Yine aynı yerde bu karıncalardan dört beş kat büyük başka bir karınca, bu karıncalardan birini yemek için yakaladı. Arkasından bacağına başka bir karınca yapıştı. Çok sıkı yapışmıştı. Büyük karınca ne kadar silkelese da onu düşüremiyordu. Bu arada diğer karıncalara sinyal gitmiş olmalı ki onun etrafını onlarca karınca sarıp kıskıvrak yakalayıp götürdüler.

Kendimin bizzat tanık olduğum başka bir olay da arılarla ilgili: Arılara bakıyordum büyük bir eşek arısı kovanın önünde dolaşıyordu. Eşek arısı normal bal arılarının birkaç misli büyüklüğünde… Bal arıları kovanın önünde kümelenmişlerdi. Eşek arısı kovana yaklaştığında onlar hep beraber arka ayakları üzerine yükselerek onu yakalamaya çalışıyorlardı. Sonunda eşek arısı arılardan birini kapmak için yaklaşınca bal arıları onu ayaklarından yakaladılar ve bir top halinde hep beraber yere düştüler.
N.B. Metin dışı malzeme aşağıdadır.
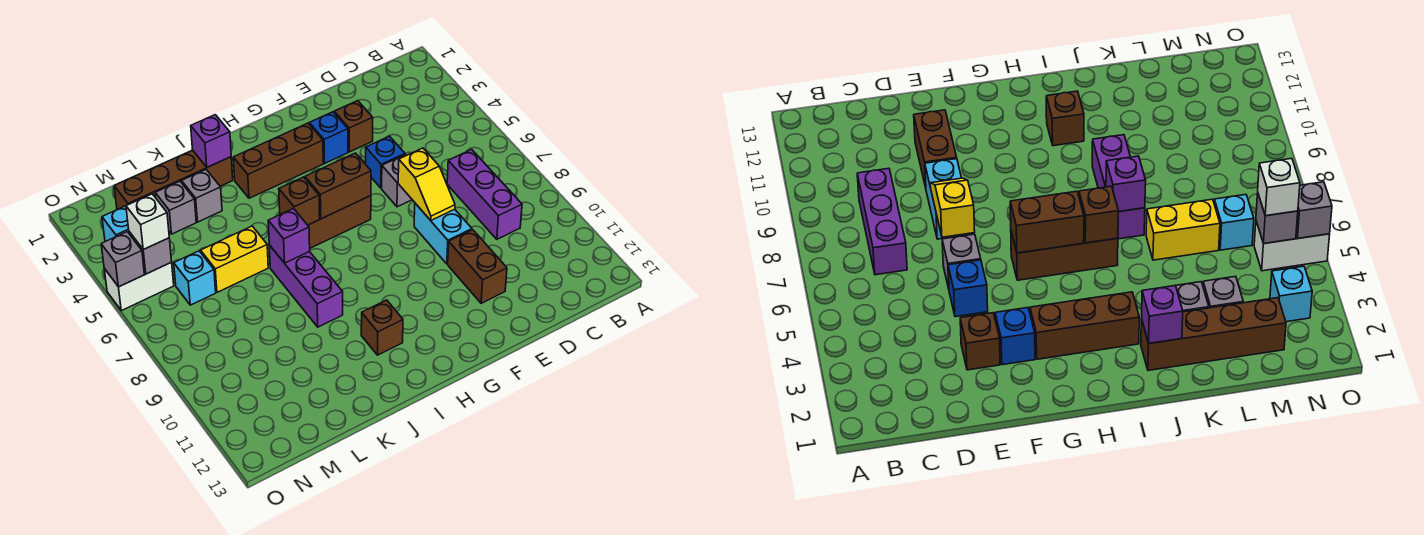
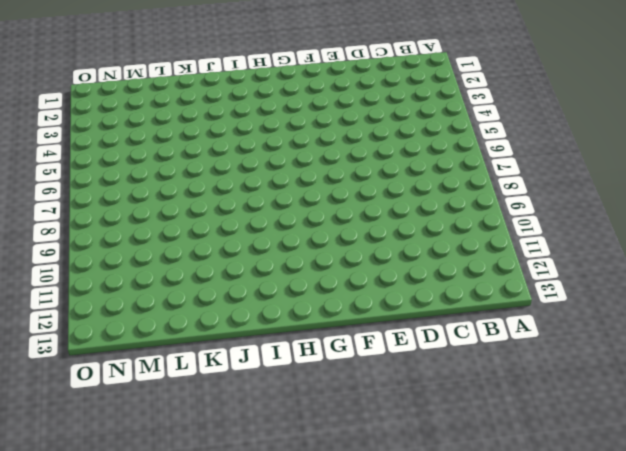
none -> purple 1x3 brick [447,149,522,239]
none -> brown 1x1 brick [334,101,373,152]
none -> blue 1x1 brick [366,136,405,188]

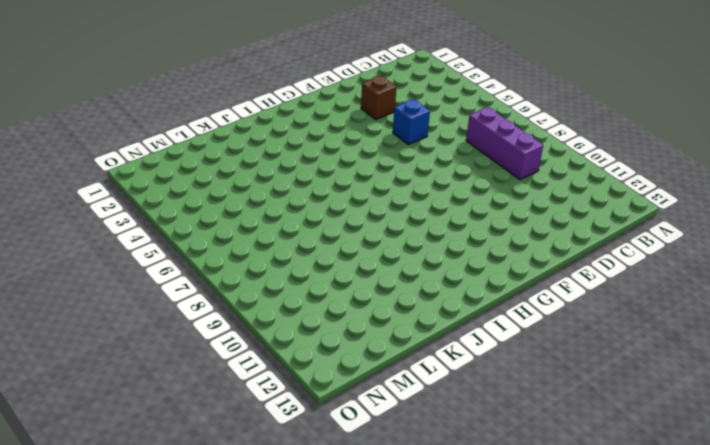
none -> grey 1x1 brick [382,154,412,207]
none -> cyan 1x2 brick [414,203,472,264]
none -> brown 1x2 brick [448,230,507,303]

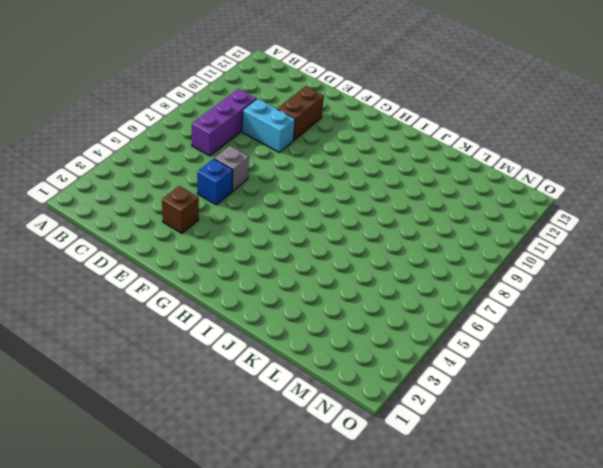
cyan 1x2 brick [242,99,295,152] -> cyan 1x2 brick turned to [414,203,472,264]
none -> blue 1x1 brick [309,112,348,163]
none -> brown 1x3 brick [233,123,323,198]
none -> brown 1x3 brick [280,196,371,248]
Eşek arısı arılar tarafından sarılmıştı. Topak içerisindeki yüzlerce arı onun etrafında sürekli hareket ederek bir süre sonra onun ölüsünü hareketsiz yerde bırakıp ayrıldılar.

Düşündüm bizim insanlar olarak çok hızlı sinyal veren iletişim aletlerimiz var, cep telefonlarımız var, son teknolojiye sahibiz ama ıssız bir sokakta bir kadına, bir çocuğa ya da bir bireye yapılan saldırıyı önleyemiyoruz. Ya da bir patron bir işçiyi işten atıyor ama diğer işçiler korkudan ses çıkaramıyor. Karıncalardan ve arılarda farkımız nedir? Bu soruya dini inanç açısından bakan biri hiç kafa yormadan “Allah onları öyle yaratmış” der geçer.

Ama bilimsel açıdan baktığımızda farkımız, onlar kadar örgütlü olmayışımızdır. Farkımız, onların bizden milyonlarca yıl önce doğadan öğrenip öğrendiklerini genlerine kaydetmiş olmalarıdır. Onlar kolonilerini korkusuzca ve ölümleri pahasına savunurlar. Ama biz insanlar, elimizde akıllı telefonlar ya da gelişmiş sinyal cihazları olduğu halde bir bireye saldırıldığında oraya anında güvenlik ya da sivil beş on kişiyi bile toplayacak bir örgütlenmeye sahip değiliz. İşçilerin “birimiz hepimiz, hepimiz birimiz için” anlayışına göre örgütlenmiş sınıf sendikalarının olmayışıdır. Bu şekilde dünya ölçeğinde örgütlenmiş işçi ve emekçi sınıflar karşısında hiçbir güç, ne kadar silahlı olursa olsun, duramaz.